MARCHE
L'Europa meridionale brucia: tre vigili del fuoco morti, la Sicilia nella morsa del fuoco
Mentre la Francia conta oltre 5.700 morti di caldo a giugno, gli incendi devastano il Sud. Le Marche osservano come il cambiamento climatico trasforma i rischi stagionali
Elena Marcheggiani741 wordsEdition №54giovedì 23 luglio 2026 — Edizione № 54
Gli incendi hanno infuriato mercoledì in tutta l'Europa meridionale, uccidendo tre vigili del fuoco e costringendo migliaia di persone a evacuare dalle loro case in Sicilia, nel sud-ovest della Francia e nella Spagna centrale, secondo quanto riportato da France 24 e Le Monde. Il caldo estremo e le condizioni di siccità hanno alimentato i roghi, mentre i team di soccorso hanno combattuto decine di incendi contemporaneamente.
La Francia ha registrato più di 5.700 morti in eccesso durante la sua ondata di caldo di giugno, secondo le autorità citate dal Guardian.

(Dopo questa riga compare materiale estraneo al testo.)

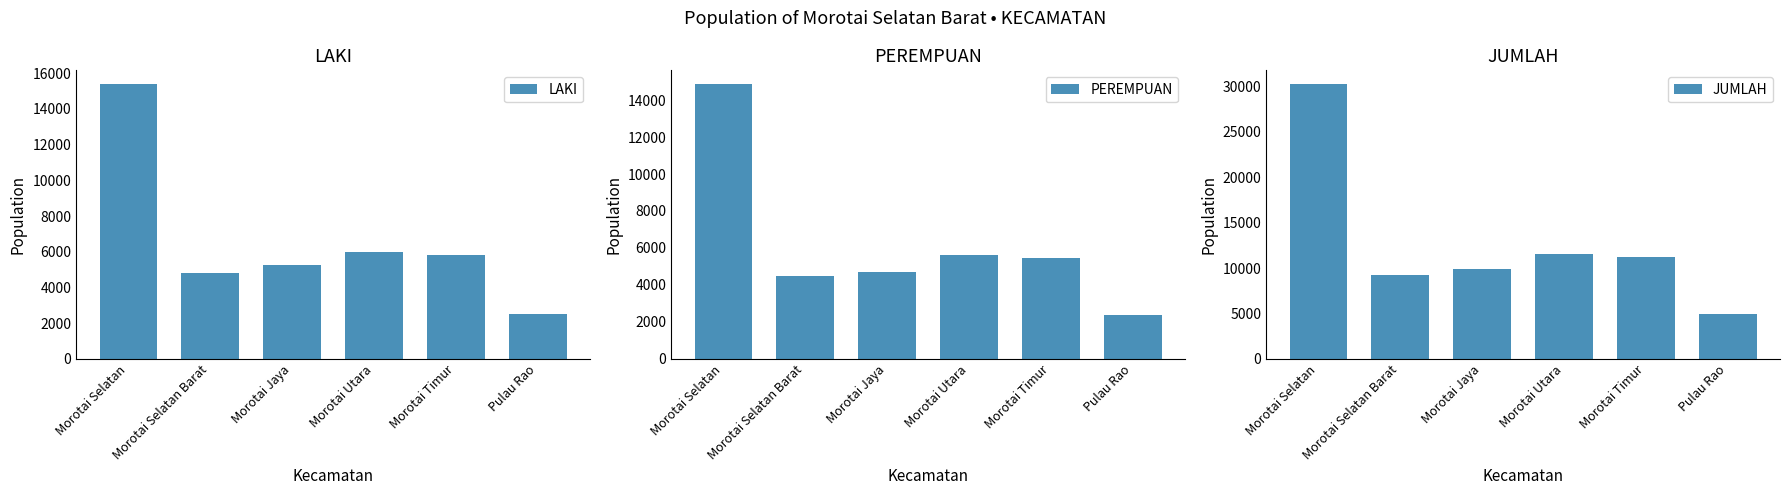

The LAKI series shows 4422 at Morotai Selatan. True or false?

False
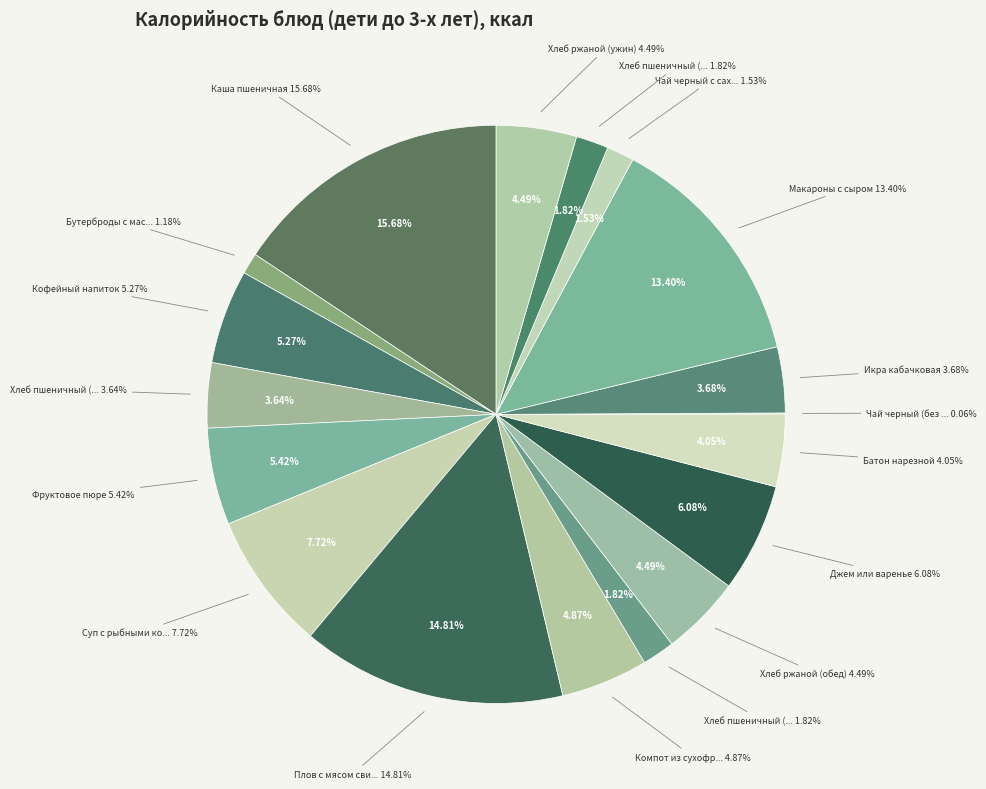

What is the change in value from Батон нарезной to Чай черный с сахаром?

-32.6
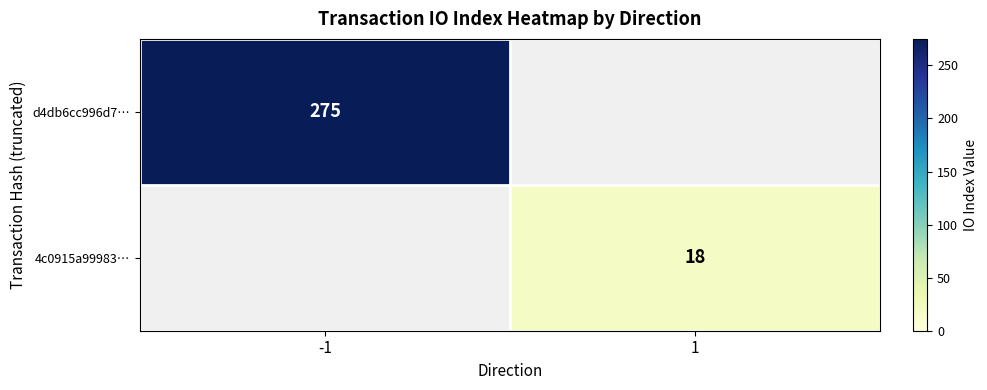

What is the minimum value shown in the chart?

18.0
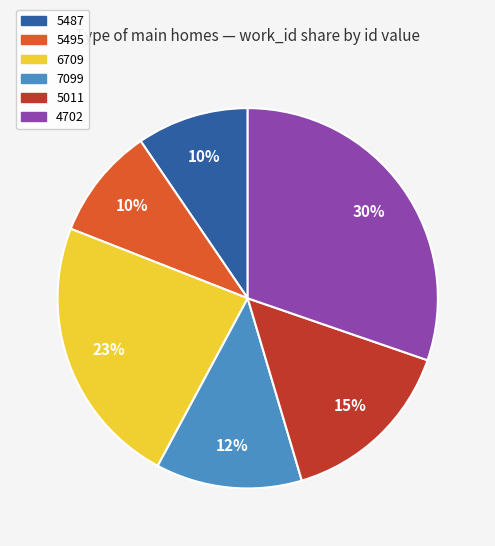

Is there any slice that represents more than half of the pie?

No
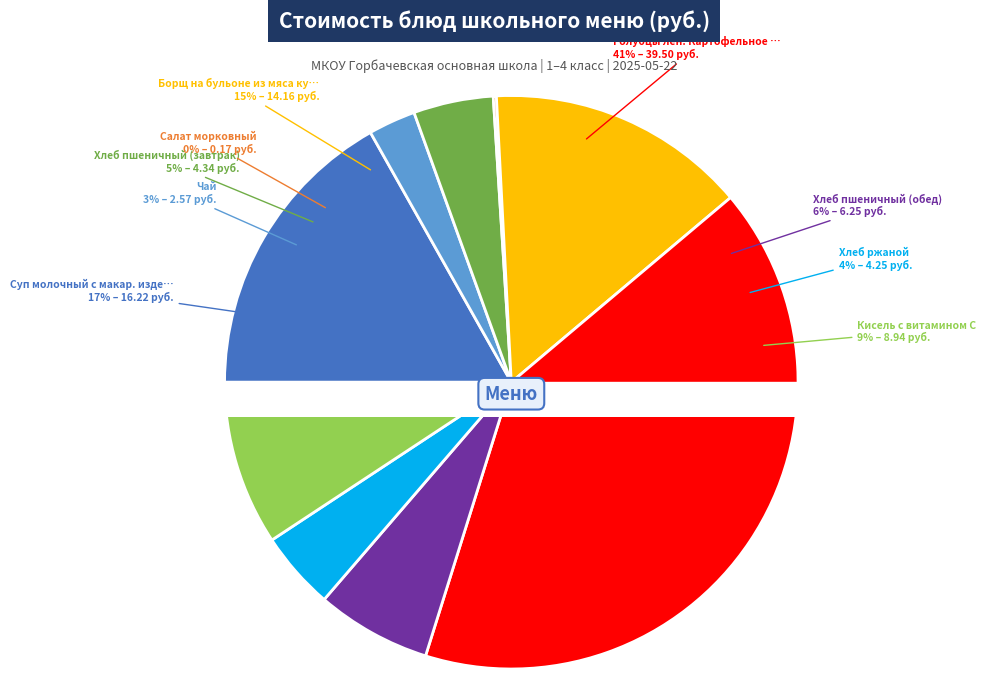

Which slice is the smallest?

Салат морковный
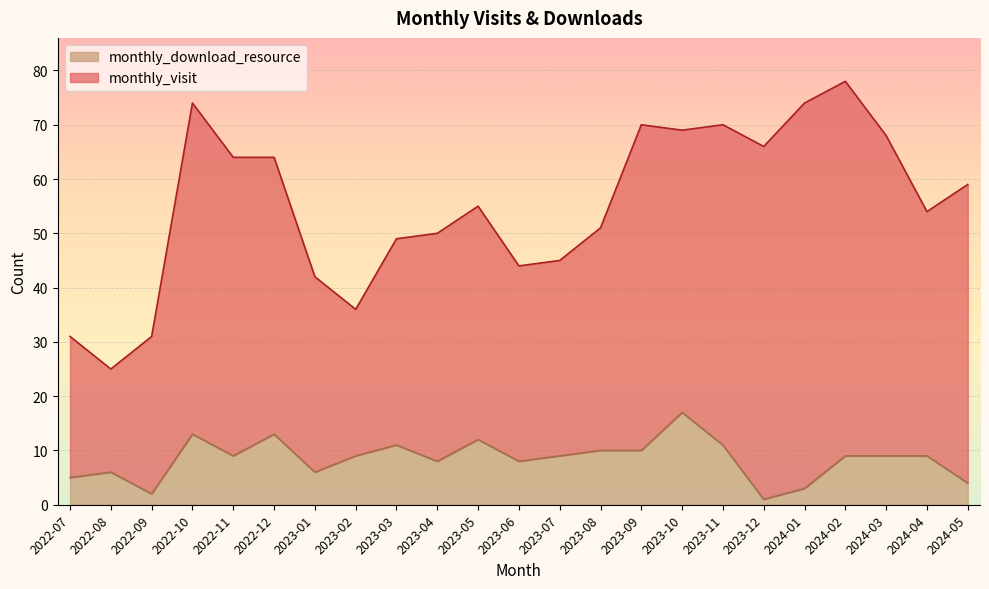

Where is the first local minimum?

2022-09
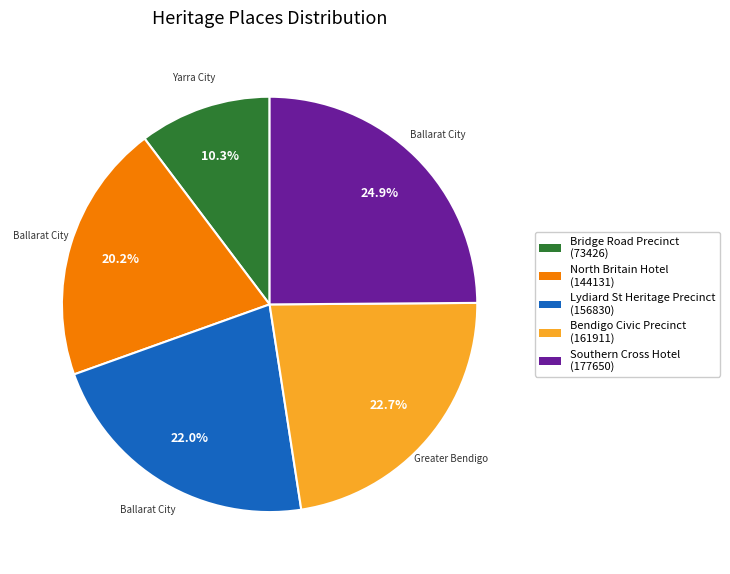

How many segments does this pie chart have?

5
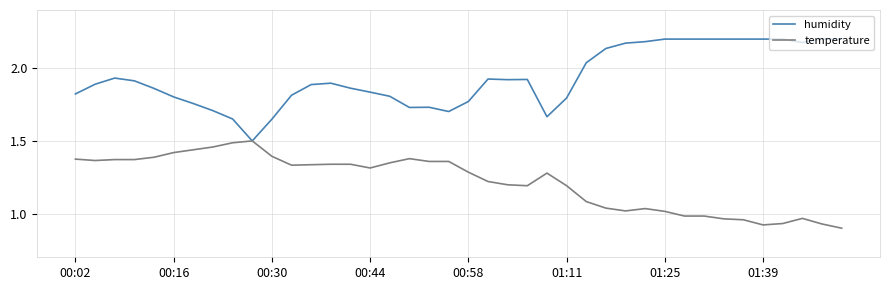

Rank the series by their maximum value, from lowest to highest.

temperature, humidity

Vaste aree dell'Europa meridionale continuano a subire un altro periodo record di temperature estreme, con gli scienziati che concordano sul fatto che il cambiamento climatico causato dalla combustione di combustibili fossili sta rendendo gli eventi meteorologici estremi sempre più gravi.
Per le Marche, regione che guarda l'Adriatico e ha una lunga storia di convivenza con i cicli stagionali del Mediterraneo, i dati europei rappresentano un campanello d'allarme. La costa marchigiana e i distretti manifatturieri dell'interno affrontano rischi crescenti legati all'aumento delle temperature e alla siccità prolungata.